I don't know. I suppose it's part of the self-esteem movement and all. And on the one hand, it's abusive to a child to tell them they'll never amount to anything, or whatever. But on the other hand...to tell someone who has fine motor-skill control issues that, of course, they can become a brain surgeon, seems wildly unfair to me.

It's a very fine line, I guess. You would hope that someone has enough common sense to realize, partway through their college career: I can't take a derivative to save my life, maybe I shouldn't go into engineering. Or, I throw up every time I even think about blood, being a surgeon is out. And yet, there are some people who seem poorly equipped for a field, and yet, they keep striving for it. (I've even seen people who seemed to HATE the field they were going in to, yet they continued to press ahead, which seemed strange to me.)

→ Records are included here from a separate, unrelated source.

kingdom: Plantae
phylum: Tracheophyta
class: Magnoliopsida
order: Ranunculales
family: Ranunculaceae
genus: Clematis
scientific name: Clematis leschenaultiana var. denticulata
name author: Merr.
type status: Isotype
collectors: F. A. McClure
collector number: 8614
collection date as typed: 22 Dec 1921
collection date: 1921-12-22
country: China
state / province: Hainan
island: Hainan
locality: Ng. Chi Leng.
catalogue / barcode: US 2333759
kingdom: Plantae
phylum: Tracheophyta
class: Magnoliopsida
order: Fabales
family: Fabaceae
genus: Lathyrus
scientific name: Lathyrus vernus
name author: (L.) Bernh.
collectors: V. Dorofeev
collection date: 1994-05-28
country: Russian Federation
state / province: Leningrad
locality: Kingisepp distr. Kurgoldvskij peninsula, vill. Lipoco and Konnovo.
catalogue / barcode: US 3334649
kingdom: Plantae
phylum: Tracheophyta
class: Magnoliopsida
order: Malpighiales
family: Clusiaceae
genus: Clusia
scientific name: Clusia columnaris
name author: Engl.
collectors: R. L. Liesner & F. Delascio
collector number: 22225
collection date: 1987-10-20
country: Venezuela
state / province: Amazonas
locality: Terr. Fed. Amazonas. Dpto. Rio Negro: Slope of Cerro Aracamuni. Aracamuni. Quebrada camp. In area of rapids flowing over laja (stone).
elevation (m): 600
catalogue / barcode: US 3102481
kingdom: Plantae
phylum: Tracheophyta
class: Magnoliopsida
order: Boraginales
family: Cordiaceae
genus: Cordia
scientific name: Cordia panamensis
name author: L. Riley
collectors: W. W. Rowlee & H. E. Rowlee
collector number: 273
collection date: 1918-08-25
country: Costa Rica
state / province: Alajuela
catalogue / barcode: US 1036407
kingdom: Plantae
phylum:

I was actually planning on being a geneticist rather than an ecologist.

But I decided partway through my junior year, two things:

a. I don't have that great of lab technique. I can do what I need to do for ecology, but I'm awfully good at breaking glassware and my eyes aren't that great for reading pipettes. And my hands shake a little some times, so fine work is sometimes out.

b. I felt I would be emotionally unsuited to doing what I had thought of doing, namely, being a genetics counselor. Having to tell couples, "Well, if you do decide to have a biological child, there is x% chance they will have this painful and life-shortening condition" (And that was even before I contemplated the concept of doctors/counselors being pressured to suggest abortion to women who might be carrying an ill fetus).

So I thought about what else in science I was good at. And I went with that. And I never looked back. And it was a good decision, because the things I am good at in ecology I am really quite good at, and it makes me happy to be able to do them.

I don't know exactly where I'm going with this. It's just, I see a lot of folks who wind up being unhappy because they don't look at their abilities and skills when they are thinking about a career. And they either choose something (often because they read it pays well) that doesn't use a good skill they have, or that requires them to develop a skill that is difficult for them. Or that there are people who are fed great, puffed-up dreams by some people, and who wind up getting upset and lashing out at the person who maybe gently hints to them that that dream isn't really possible.

But that there are other people who think about, "What am I good at?" and "What limits me?" and tries to balance those two things to find something to do with their lives. (And I know of more than one case where someone was on-track for one thing, and then something catastrophic happened - like they lost their sight - where they were able to figure out something new and different and do that.)